Text extracted from each page:
----

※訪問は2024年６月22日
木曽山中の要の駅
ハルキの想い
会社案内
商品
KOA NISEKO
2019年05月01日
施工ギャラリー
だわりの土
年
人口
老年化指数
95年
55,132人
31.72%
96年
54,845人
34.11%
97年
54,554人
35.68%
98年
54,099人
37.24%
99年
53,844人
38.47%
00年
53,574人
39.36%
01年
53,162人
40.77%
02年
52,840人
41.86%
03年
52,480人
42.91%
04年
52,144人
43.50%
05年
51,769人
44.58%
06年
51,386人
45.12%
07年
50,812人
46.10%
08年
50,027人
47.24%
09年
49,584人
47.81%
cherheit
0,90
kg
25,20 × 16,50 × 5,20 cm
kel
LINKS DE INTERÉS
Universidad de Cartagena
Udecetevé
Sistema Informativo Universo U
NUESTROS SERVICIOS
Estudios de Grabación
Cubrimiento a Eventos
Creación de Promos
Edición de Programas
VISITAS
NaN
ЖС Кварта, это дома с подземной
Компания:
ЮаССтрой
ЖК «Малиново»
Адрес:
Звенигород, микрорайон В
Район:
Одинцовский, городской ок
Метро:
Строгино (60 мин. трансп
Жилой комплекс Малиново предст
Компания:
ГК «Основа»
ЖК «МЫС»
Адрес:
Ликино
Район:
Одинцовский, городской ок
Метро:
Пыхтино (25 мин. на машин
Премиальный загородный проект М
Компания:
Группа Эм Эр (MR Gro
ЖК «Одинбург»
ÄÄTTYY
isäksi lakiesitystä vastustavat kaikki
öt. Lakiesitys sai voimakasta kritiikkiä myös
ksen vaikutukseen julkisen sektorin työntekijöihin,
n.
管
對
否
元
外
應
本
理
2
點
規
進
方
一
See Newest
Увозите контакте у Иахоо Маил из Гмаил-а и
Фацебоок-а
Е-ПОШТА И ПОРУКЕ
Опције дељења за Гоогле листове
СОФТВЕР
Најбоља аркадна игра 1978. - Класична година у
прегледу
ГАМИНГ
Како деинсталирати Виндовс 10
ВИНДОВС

----

- _The task_: Reproduce every line of text from all the items above verbatim, in their original order.

- _Answer box_:
※訪問は2024年６月22日
木曽山中の要の駅
ハルキの想い
会社案内
商品
KOA NISEKO
2019年05月01日
施工ギャラリー
だわりの土
年
人口
老年化指数
95年
55,132人
31.72%
96年
54,845人
34.11%
97年
54,554人
35.68%
98年
54,099人
37.24%
99年
53,844人
38.47%
00年
53,574人
39.36%
01年
53,162人
40.77%
02年
52,840人
41.86%
03年
52,480人
42.91%
04年
52,144人
43.50%
05年
51,769人
44.58%
06年
51,386人
45.12%
07年
50,812人
46.10%
08年
50,027人
47.24%
09年
49,584人
47.81%
cherheit
0,90
kg
25,20 × 16,50 × 5,20 cm
kel
LINKS DE INTERÉS
Universidad de Cartagena
Udecetevé
Sistema Informativo Universo U
NUESTROS SERVICIOS
Estudios de Grabación
Cubrimiento a Eventos
Creación de Promos
Edición de Programas
VISITAS
NaN
ЖС Кварта, это дома с подземной
Компания:
ЮаССтрой
ЖК «Малиново»
Адрес:
Звенигород, микрорайон В
Район:
Одинцовский, городской ок
Метро:
Строгино (60 мин. трансп
Жилой комплекс Малиново предст
Компания:
ГК «Основа»
ЖК «МЫС»
Адрес:
Ликино
Район:
Одинцовский, городской ок
Метро:
Пыхтино (25 мин. на машин
Премиальный загородный проект М
Компания:
Группа Эм Эр (MR Gro
ЖК «Одинбург»
ÄÄTTYY
isäksi lakiesitystä vastustavat kaikki
öt. Lakiesitys sai voimakasta kritiikkiä myös
ksen vaikutukseen julkisen sektorin työntekijöihin,
n.
管
對
否
元
外
應
本
理
2
點
規
進
方
一
See Newest
Увозите контакте у Иахоо Маил из Гмаил-а и
Фацебоок-а
Е-ПОШТА И ПОРУКЕ
Опције дељења за Гоогле листове
СОФТВЕР
Најбоља аркадна игра 1978. - Класична година у
прегледу
ГАМИНГ
Како деинсталирати Виндовс 10
ВИНДОВС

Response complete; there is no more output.